Apple no invento la interfaz gráfica pero si fue la primera en implementarla en un sistema operativo, el mas avanzado de su momento. Hasta que llego el malo de la película: Microsoft. Fue la propia Apple la que le licenció la apariencia gráfica y cuando se dio cuenta de que estaba hipotecando su propio futuro, denunció a Microsoft. Y perdió. Desde ese momento el ascenso de Microsoft fue imparable y la interfaz gráfica se impuso en nuestras vidas. Adiós a la línea de comandos y hola a la era de la imagen.
Desde entonces Apple no ha acabado de levantar cabeza. Ha creado un nuevo sistema operativo, totalmente estable y basado en unix, el OsX, pero que corre en un hardware caro y muchas veces obsoleto.

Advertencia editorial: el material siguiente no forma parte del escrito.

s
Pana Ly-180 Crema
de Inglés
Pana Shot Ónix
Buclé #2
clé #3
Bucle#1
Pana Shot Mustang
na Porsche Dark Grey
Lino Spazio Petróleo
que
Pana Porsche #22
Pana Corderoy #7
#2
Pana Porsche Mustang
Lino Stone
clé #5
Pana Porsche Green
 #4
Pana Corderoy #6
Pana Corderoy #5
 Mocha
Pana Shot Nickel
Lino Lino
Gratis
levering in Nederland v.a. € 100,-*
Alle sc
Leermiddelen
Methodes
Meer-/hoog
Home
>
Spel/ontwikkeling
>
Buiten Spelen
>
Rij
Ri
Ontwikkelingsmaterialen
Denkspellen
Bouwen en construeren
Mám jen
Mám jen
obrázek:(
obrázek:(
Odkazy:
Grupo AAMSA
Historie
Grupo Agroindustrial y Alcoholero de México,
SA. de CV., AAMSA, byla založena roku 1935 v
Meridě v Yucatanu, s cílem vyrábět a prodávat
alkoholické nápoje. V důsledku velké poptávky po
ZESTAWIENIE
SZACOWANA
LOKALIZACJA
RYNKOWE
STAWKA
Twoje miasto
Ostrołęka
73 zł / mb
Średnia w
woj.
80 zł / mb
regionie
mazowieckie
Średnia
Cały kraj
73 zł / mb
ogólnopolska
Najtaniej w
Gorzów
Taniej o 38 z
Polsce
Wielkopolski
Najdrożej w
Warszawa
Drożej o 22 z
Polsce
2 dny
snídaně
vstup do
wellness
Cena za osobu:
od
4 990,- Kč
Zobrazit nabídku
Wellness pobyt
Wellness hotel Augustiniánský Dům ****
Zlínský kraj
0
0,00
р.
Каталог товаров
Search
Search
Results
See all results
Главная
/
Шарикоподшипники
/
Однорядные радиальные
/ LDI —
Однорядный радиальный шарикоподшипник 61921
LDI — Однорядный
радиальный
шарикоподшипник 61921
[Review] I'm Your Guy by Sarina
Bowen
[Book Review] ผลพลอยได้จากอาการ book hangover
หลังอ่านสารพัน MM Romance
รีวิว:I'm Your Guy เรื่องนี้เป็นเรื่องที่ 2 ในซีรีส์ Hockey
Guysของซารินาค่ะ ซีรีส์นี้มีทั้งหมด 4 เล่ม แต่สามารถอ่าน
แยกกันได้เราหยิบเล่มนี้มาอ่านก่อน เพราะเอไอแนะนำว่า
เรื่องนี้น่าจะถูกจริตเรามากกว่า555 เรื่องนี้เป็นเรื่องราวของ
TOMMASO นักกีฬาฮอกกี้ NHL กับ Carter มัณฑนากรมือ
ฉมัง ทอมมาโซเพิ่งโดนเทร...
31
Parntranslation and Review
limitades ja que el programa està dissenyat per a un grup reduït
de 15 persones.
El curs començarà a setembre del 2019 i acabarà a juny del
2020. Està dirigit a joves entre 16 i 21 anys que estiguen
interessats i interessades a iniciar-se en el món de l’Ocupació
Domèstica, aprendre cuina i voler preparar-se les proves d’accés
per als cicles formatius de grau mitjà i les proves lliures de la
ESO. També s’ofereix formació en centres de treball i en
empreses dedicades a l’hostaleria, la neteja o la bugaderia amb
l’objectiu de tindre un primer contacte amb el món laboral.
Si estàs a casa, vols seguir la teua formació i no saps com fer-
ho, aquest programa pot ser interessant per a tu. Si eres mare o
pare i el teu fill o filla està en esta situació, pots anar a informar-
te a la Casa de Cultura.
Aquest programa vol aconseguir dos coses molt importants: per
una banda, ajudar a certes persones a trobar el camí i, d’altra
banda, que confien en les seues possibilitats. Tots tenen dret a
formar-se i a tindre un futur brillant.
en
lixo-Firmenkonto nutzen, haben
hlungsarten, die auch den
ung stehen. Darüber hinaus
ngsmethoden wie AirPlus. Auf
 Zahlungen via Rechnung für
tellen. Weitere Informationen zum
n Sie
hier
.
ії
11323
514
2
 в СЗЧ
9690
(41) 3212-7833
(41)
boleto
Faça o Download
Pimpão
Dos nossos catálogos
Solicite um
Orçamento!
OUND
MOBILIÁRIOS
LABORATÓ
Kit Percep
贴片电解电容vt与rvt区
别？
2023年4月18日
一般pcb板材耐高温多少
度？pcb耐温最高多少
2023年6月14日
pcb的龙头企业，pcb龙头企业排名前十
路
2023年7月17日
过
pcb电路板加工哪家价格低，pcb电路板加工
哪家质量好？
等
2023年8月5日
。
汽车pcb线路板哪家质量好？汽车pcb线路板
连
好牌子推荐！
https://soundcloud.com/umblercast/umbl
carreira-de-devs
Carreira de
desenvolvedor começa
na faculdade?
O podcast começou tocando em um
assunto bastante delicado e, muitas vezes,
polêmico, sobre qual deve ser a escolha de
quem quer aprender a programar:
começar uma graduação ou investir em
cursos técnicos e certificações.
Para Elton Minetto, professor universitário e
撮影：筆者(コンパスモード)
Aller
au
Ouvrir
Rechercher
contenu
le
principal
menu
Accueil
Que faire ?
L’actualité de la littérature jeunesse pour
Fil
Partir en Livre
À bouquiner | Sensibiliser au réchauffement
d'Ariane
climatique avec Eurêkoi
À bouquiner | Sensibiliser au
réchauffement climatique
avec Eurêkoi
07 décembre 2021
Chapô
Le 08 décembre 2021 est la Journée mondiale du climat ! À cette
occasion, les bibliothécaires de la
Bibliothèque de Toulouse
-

El autentico valor de Apple está en su sistema operativo y no en sus ordenadores. Así que con el Mini Mac han decidido vender el OsX incrustado en un soporte de hardware mínimo, pero que adolece del mismo error de muchos de sus ordenadores (no todos): caro y desfasado. Creo que Apple ve que se acaba su época de fabricación de ordenadores y no me sorprendería que en un futuro no demasiado lejano tengamos un OsX para procesadores Intel. Si Microsoft les deja.